Adis, a Wolters Kluwer Business, Auckland, New Zealand.
Drugs. 2010 May 28;70(8):1059-78. doi: 10.2165/11205090-000000000-00000.
Panitumumab (Vectibix(R)) is a recombinant, fully human, IgG2 anti-epidermal growth factor receptor (EGFR) monoclonal antibody. This article reviews the clinical efficacy of intravenous panitumumab in combination with chemotherapy in the first- and second-line treatment of metastatic colorectal cancer and as monotherapy in chemotherapy-refractory metastatic colorectal cancer, as well as summarizing its pharmacological properties and tolerability. Panitumumab is indicated for use in patients with wild-type rather than mutant KRAS tumours. The efficacy of intravenous panitumumab 6 mg/kg administered every 2 weeks was examined in randomized, open-label, multicentre, phase III trials in patients with metastatic colorectal cancer. When administered as first- or second-line treatment in combination with chemotherapy, panitumumab plus chemotherapy prolonged progression-free survival to a significantly greater extent than chemotherapy alone in patients with wild-type KRAS tumours; no significant between-group difference in overall survival was seen in the second-line treatment trial. In patients with mutant KRAS tumours, progression-free survival was significantly shorter with panitumumab plus oxaliplatin-based chemotherapy than with oxaliplatin-based chemotherapy alone in the first-line treatment trial, with no significant difference between patients receiving panitumumab plus irinotecan-based chemotherapy (FOLFIRI) and those receiving FOLFIRI alone in the second-line treatment trial. In chemotherapy-refractory patients with metastatic colorectal cancer, panitumumab monotherapy plus best supportive care prolonged progression-free survival to a significantly greater extent than best supportive care alone in both the overall population and in patients with wild-type KRAS tumours, but not in those with mutant KRAS tumours; there was no significant between-group difference in overall survival. Panitumumab has an acceptable tolerability profile when administered as monotherapy or in combination with chemotherapy. It is associated with the skin-related toxicities characteristic of EGFR inhibitors and appears to have a low risk of immunogenicity. In conclusion, in patients with wild-type KRAS tumours, panitumumab is a useful option in combination with chemotherapy for the first- and second-line treatment of metastatic colorectal cancer or as monotherapy for the treatment of chemotherapy-refractory metastatic colorectal cancer.

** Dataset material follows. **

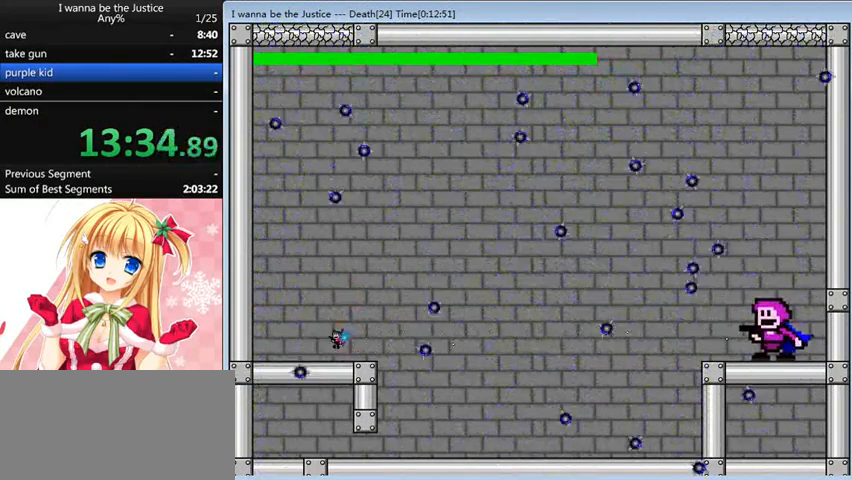
{"keys": ["z"], "events": [[40, "shift_l", "up"], [160, "z", "down"], [200, "z", "up"], [320, "right", "down"], [320, "z", "down"], [400, "left", "up"], [440, "right", "up"], [440, "z", "up"], [480, "z", "down"]]}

帕尼单抗(Vectibix(R))是一种重组的、完全人源化的 IgG2 抗表皮生长因子受体(EGFR)单克隆抗体。本文综述了静脉用帕尼单抗联合化疗治疗转移性结直肠癌一线和二线治疗以及化疗耐药转移性结直肠癌单药治疗的临床疗效,并总结了其药理学特性和耐受性。帕尼单抗适用于野生型而非突变型 KRAS 肿瘤患者。在转移性结直肠癌患者中进行的随机、开放标签、多中心、III 期试验中,评估了每 2 周静脉给予 6mg/kg 帕尼单抗的疗效。作为一线或二线治疗联合化疗时,与化疗相比,野生型 KRAS 肿瘤患者中帕尼单抗联合化疗显著延长了无进展生存期;二线治疗试验中未观察到总生存期的显著组间差异。在突变型 KRAS 肿瘤患者中,与单独接受奥沙利铂为基础的化疗相比,一线治疗试验中帕尼单抗联合奥沙利铂为基础的化疗显著缩短了无进展生存期,二线治疗试验中接受帕尼单抗联合伊立替康为基础的化疗(FOLFIRI)的患者与单独接受 FOLFIRI 的患者之间无显著差异。在化疗耐药的转移性结直肠癌患者中,与单独最佳支持治疗相比,帕尼单抗单药联合最佳支持治疗在总体人群和野生型 KRAS 肿瘤患者中显著延长了无进展生存期,但在突变型 KRAS 肿瘤患者中无显著差异;总生存期无显著组间差异。帕尼单抗单药或联合化疗时具有可接受的耐受性。它与 EGFR 抑制剂相关的皮肤毒性特征有关,似乎具有低免疫原性风险。总之,在野生型 KRAS 肿瘤患者中,帕尼单抗联合化疗是转移性结直肠癌一线和二线治疗的有效选择,或作为化疗耐药转移性结直肠癌的单药治疗。